» 読解用抜粋
'''
仮に電池切れを起こせばすべての機能を失う。非常用として乾電池式の簡易的な充電器がコンビニなどで市販されているが、撮影を再開できるほど十分なものではなく、あくまでも一時しのぎである。また多くはバッテリーが使い捨てタイプであり、経済性あるいは携帯性の面からも改善が求められている。
【0022】
カメラ機能が向上して撮影時間が長くなると、スマートフォンの現時点での電池容量はユーザの要望に十分に応えているとはいえない状況にある。カメラ機能を多用するユーザには、安定した手振れ補正装置と電源を提供する必要があり、これまで十分な対応とは言えないこの二つは、車の両輪に相当する課題でもあった。この二つの課題を解決する手段として、本発明は手振れ補正装置と、それに使用する大容量の二次電池と、その電池を充電に使用するためのケーブルとライトニングを、外ケース内に装備して対応した。
'''
» 提示データ
'''
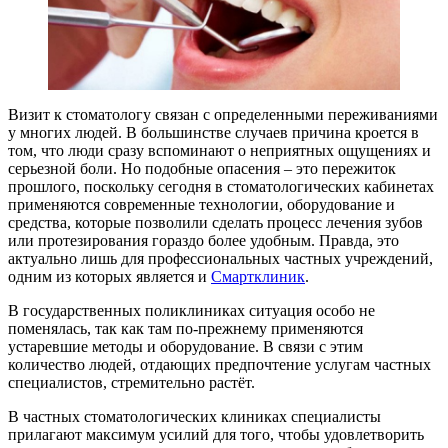
Визит к стоматологу связан с определенными переживаниями
у многих людей. В большинстве случаев причина кроется в
том, что люди сразу вспоминают о неприятных ощущениях и
серьезной боли. Но подобные опасения – это пережиток
прошлого, поскольку сегодня в стоматологических кабинетах
применяются современные технологии, оборудование и
средства, которые позволили сделать процесс лечения зубов
или протезирования гораздо более удобным. Правда, это
актуально лишь для профессиональных частных учреждений,
одним из которых является и
Смартклиник
.
В государственных поликлиниках ситуация особо не
поменялась, так как там по-прежнему применяются
устаревшие методы и оборудование. В связи с этим
количество людей, отдающих предпочтение услугам частных
специалистов, стремительно растёт.
В частных стоматологических клиниках специалисты
прилагают максимум усилий для того, чтобы удовлетворить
'''
» 課題
次の(a)〜(c)が抜粋と合っているかを「はい」か「いいえ」で答え、決め手となる抜粋の語句をそのまま引用すること。
(a) 乾電池式の簡易的な充電器があれば、撮影を再開するのに十分である。
(b) 非常用の乾電池式の簡易的な充電器は、コンビニなどで売られている。
(c) 本発明では、手振れ補正装置と大容量の二次電池を外ケース内に備えている。

» 解答
(a) いいえ。「撮影を再開できるほど十分なものではなく、あくまでも一時しのぎである」
(b) はい。「非常用として乾電池式の簡易的な充電器がコンビニなどで市販されている」
(c) はい。「本発明は手振れ補正装置と、それに使用する大容量の二次電池と、その電池を充電に使用するためのケーブルとライトニングを、外ケース内に装備して対応した」